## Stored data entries
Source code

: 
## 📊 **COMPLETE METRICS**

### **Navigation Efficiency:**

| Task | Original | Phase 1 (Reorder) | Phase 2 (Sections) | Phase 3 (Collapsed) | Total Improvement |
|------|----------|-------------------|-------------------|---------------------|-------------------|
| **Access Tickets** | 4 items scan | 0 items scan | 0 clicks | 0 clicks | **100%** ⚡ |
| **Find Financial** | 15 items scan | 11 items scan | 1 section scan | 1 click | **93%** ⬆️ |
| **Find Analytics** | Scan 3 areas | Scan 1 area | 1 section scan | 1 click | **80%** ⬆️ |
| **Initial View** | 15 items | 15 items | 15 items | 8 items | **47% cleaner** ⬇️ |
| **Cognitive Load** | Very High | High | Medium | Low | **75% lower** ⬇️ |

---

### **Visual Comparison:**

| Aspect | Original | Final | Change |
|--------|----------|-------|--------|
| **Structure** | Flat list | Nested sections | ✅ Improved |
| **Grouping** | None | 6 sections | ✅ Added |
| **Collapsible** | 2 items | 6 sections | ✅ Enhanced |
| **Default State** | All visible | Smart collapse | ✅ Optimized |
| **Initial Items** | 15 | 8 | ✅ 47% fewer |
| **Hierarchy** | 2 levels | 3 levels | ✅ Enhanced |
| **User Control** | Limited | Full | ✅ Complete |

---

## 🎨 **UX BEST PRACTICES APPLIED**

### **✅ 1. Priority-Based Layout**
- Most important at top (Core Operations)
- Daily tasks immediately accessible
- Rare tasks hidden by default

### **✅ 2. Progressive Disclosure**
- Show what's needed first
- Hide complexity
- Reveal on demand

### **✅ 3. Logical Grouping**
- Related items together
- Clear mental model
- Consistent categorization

## Required action
Could you write out all of the entries precisely as they stand?

## Task result
Source code

: 
## 📊 **COMPLETE METRICS**

### **Navigation Efficiency:**

| Task | Original | Phase 1 (Reorder) | Phase 2 (Sections) | Phase 3 (Collapsed) | Total Improvement |
|------|----------|-------------------|-------------------|---------------------|-------------------|
| **Access Tickets** | 4 items scan | 0 items scan | 0 clicks | 0 clicks | **100%** ⚡ |
| **Find Financial** | 15 items scan | 11 items scan | 1 section scan | 1 click | **93%** ⬆️ |
| **Find Analytics** | Scan 3 areas | Scan 1 area | 1 section scan | 1 click | **80%** ⬆️ |
| **Initial View** | 15 items | 15 items | 15 items | 8 items | **47% cleaner** ⬇️ |
| **Cognitive Load** | Very High | High | Medium | Low | **75% lower** ⬇️ |

---

### **Visual Comparison:**

| Aspect | Original | Final | Change |
|--------|----------|-------|--------|
| **Structure** | Flat list | Nested sections | ✅ Improved |
| **Grouping** | None | 6 sections | ✅ Added |
| **Collapsible** | 2 items | 6 sections | ✅ Enhanced |
| **Default State** | All visible | Smart collapse | ✅ Optimized |
| **Initial Items** | 15 | 8 | ✅ 47% fewer |
| **Hierarchy** | 2 levels | 3 levels | ✅ Enhanced |
| **User Control** | Limited | Full | ✅ Complete |

---

## 🎨 **UX BEST PRACTICES APPLIED**

### **✅ 1. Priority-Based Layout**
- Most important at top (Core Operations)
- Daily tasks immediately accessible
- Rare tasks hidden by default

### **✅ 2. Progressive Disclosure**
- Show what's needed first
- Hide complexity
- Reveal on demand

### **✅ 3. Logical Grouping**
- Related items together
- Clear mental model
- Consistent categorization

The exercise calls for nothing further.